Screenshot salah satu grup WhatsApp
Contoh salah satu grup WhatsApp yang diindeks oleh Google.

Bantu cegah tindak terorisme

Menanggapi temuan ini, beberapa pengguna Twitter mengatakan bahwa informasi ini dapat digunakan pihak berwenang untuk melacak konten ilegal tanpa harus mengandalkan WhatsApp menawarkan 'jalan lain' untuk masuk ke konten terenkripsi.

"Tentu saja ada kemungkinan mereka (WhatsApp) membiarkannya terbuka untuk mencari kelompok bermasalah," kata Jake Moore, seorang spesialis keamanan siber dan mantan kepala forensik digital di kepolisian Inggris, kepada DW. "Mereka tidak selalu terlalu tertarik untuk membantu penegak hukum, jadi mungkin bermanfaat untuk menawarkannya kepada pihak berwenang, tanpa menyebutkannya secara langsung." 

Baru-baru ini juga terungkap bahwa rencana serangan oleh teroris ekstrem kanan di Jerman berhasil digagalkan. Mereka menggunakan Whatsapp untuk berkomunikasi diantara sesama anggotanya.

"Bocor dan jelek"

Meski secara teknis ini bukanlah merupakan pelanggaran data, Jane Manchun Wong, seorang insinyur reverse-app, menyebut cacatnya keamanan ini sebagai "bocor dan jelek, karena orang-orang berharap tautan undangan (WhatsApp) bersifat pribadi hingga batasan tertentu."

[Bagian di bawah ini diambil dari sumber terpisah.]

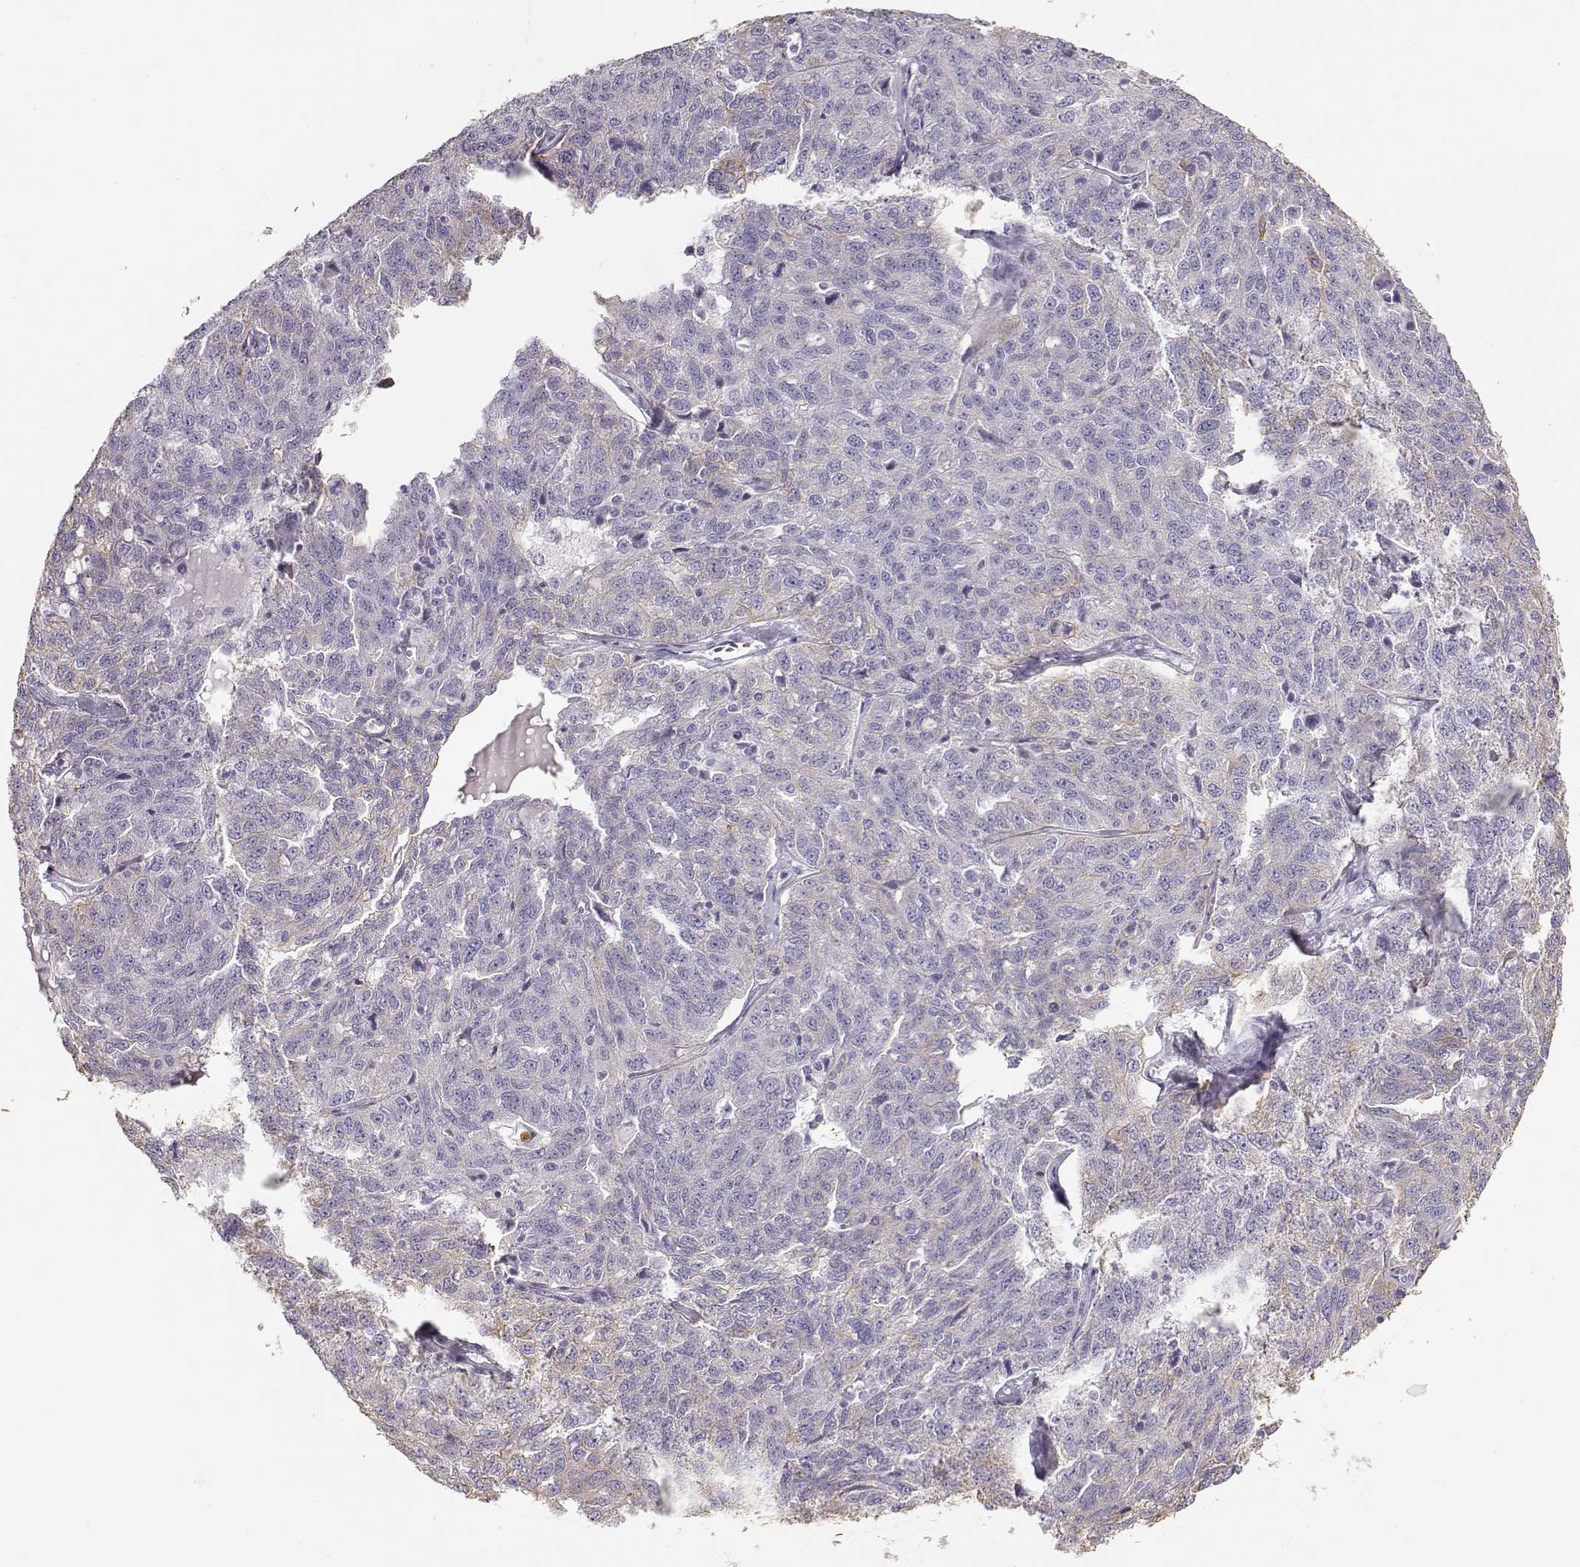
{"staining": {"intensity": "weak", "quantity": "<25%", "location": "cytoplasmic/membranous"}, "tissue": "ovarian cancer", "cell_type": "Tumor cells", "image_type": "cancer", "snomed": [{"axis": "morphology", "description": "Cystadenocarcinoma, serous, NOS"}, {"axis": "topography", "description": "Ovary"}], "caption": "Tumor cells are negative for protein expression in human ovarian serous cystadenocarcinoma.", "gene": "S100B", "patient": {"sex": "female", "age": 71}}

Mesin pencari seperti Google mengindeks berbagai situs yang bersifat publik, ujar perwakilan Google, Danny Sullivan, kepada DW. Tetapi Sullivan juga menambahkan bahwa Google "menawarkan perangkat yang memungkinkan berbagai situs untuk memblokir konten yang tercantum dalam hasil pencarian," tambahnya. Ini artinya WhatsApp bisa memastikan agar tautan grup tidak terlihat oleh publik, namun mereka memilih untuk tidak melakukannya.

Dalam sebuah pernyataan, WhatsApp mengatakan bahwa "admin grup dapat mengundang pengguna WhatsApp untuk bergabung dengan grup itu dengan membagikan tautan tertentu. Dan seperti semua konten publik yang dibagikan di kanal internet, tautan undangan yang diposting secara publik di internet juga dapat ditemukan oleh pengguna WhatsApp lainnya.

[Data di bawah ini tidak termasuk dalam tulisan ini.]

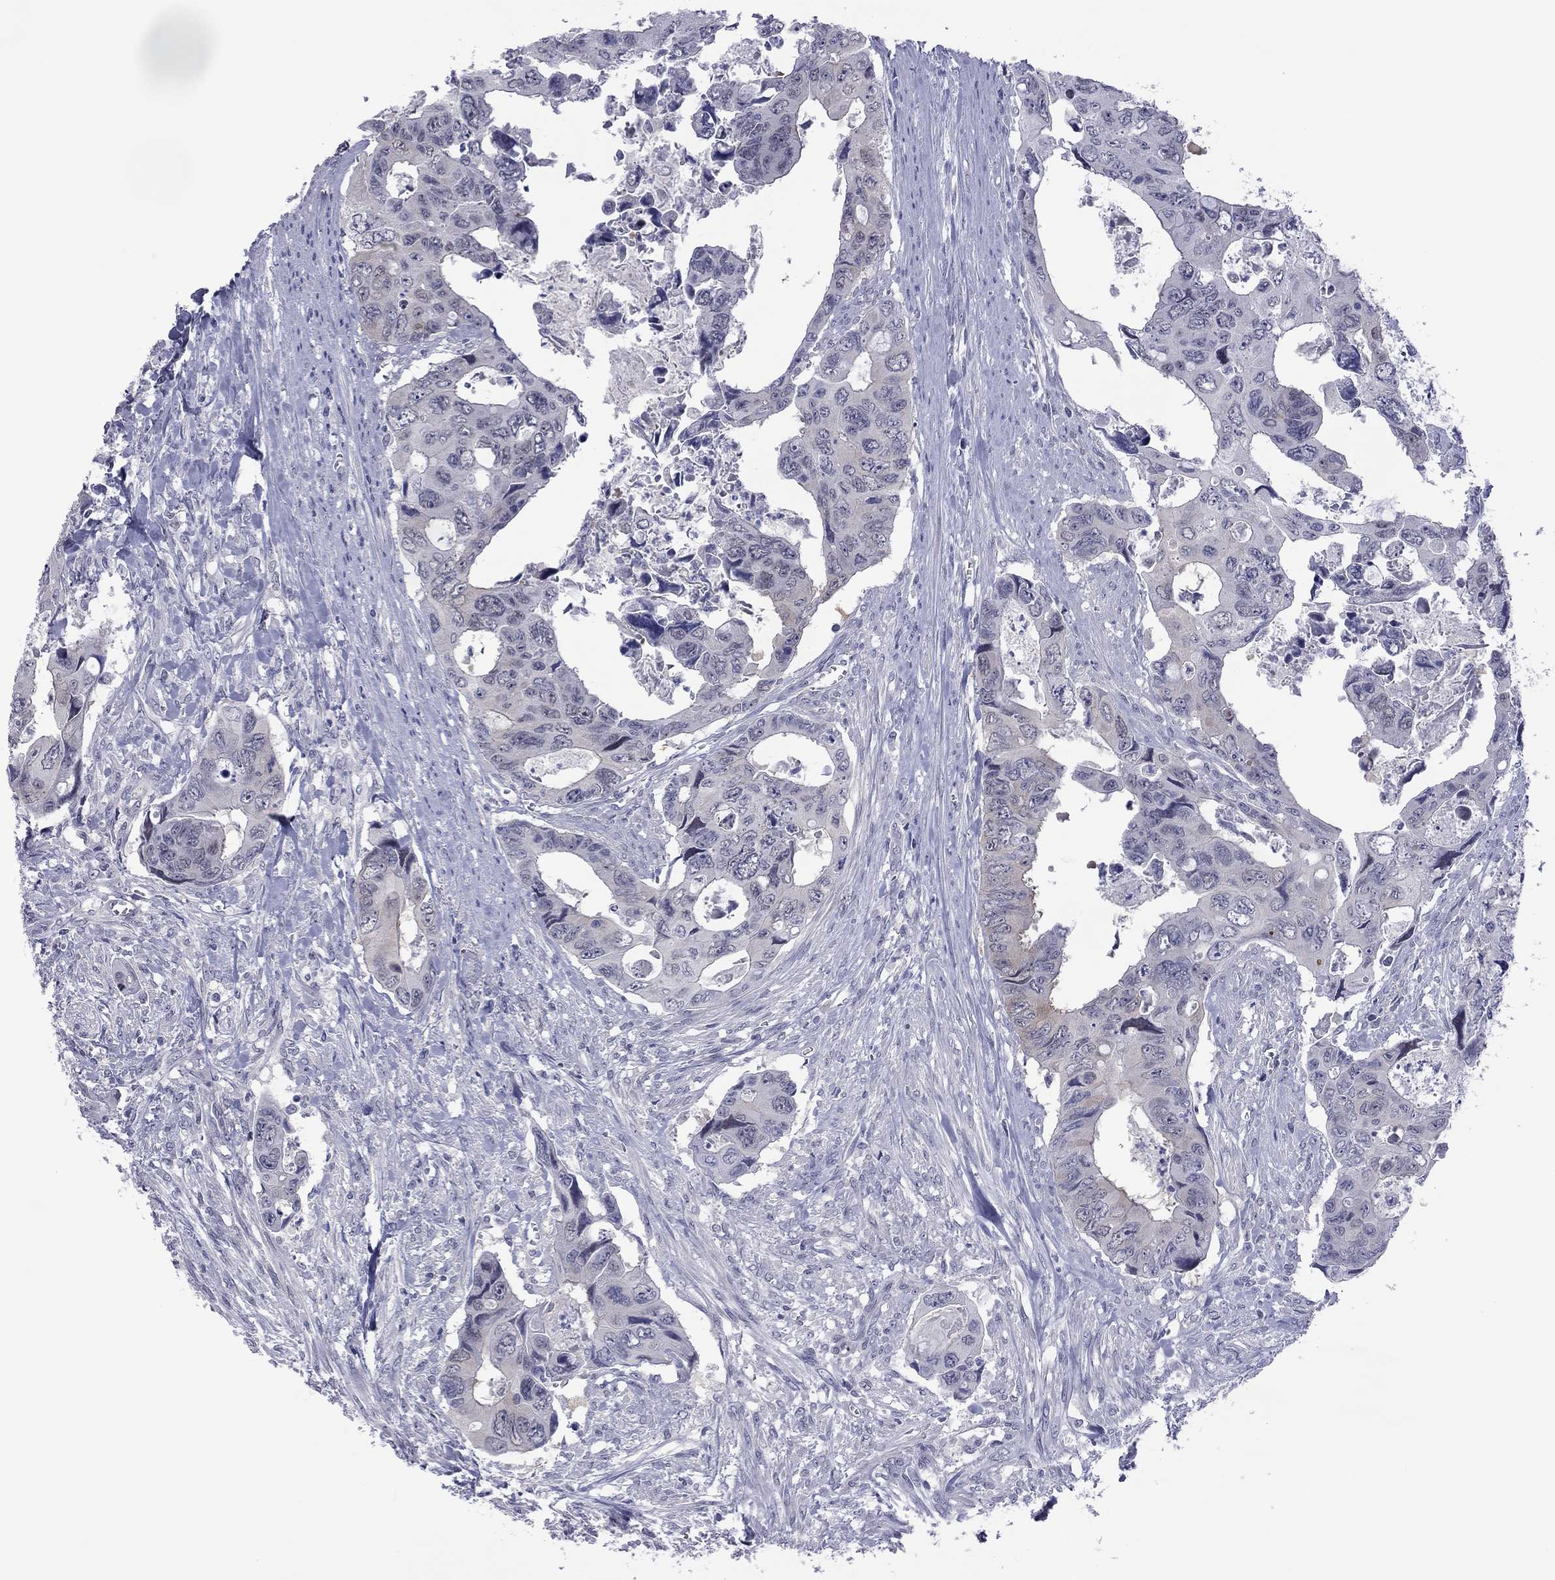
{"staining": {"intensity": "negative", "quantity": "none", "location": "none"}, "tissue": "colorectal cancer", "cell_type": "Tumor cells", "image_type": "cancer", "snomed": [{"axis": "morphology", "description": "Adenocarcinoma, NOS"}, {"axis": "topography", "description": "Rectum"}], "caption": "Immunohistochemistry (IHC) image of colorectal adenocarcinoma stained for a protein (brown), which reveals no expression in tumor cells.", "gene": "POU5F2", "patient": {"sex": "male", "age": 62}}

Seorang juru bicara WhatsApp sebelumnya juga menekankan bahwa aplikasi ini telah "dengan jelas mengomunikasikan peringatan kepada orang-orang yang membagikan tautan undangan grup," dan "admin grup dapat mencabut tautan kapan saja." Namun sayangnya, mencabut tautan hanya menghasilkan tautan baru, bukannya mematikan tautan sama sekali.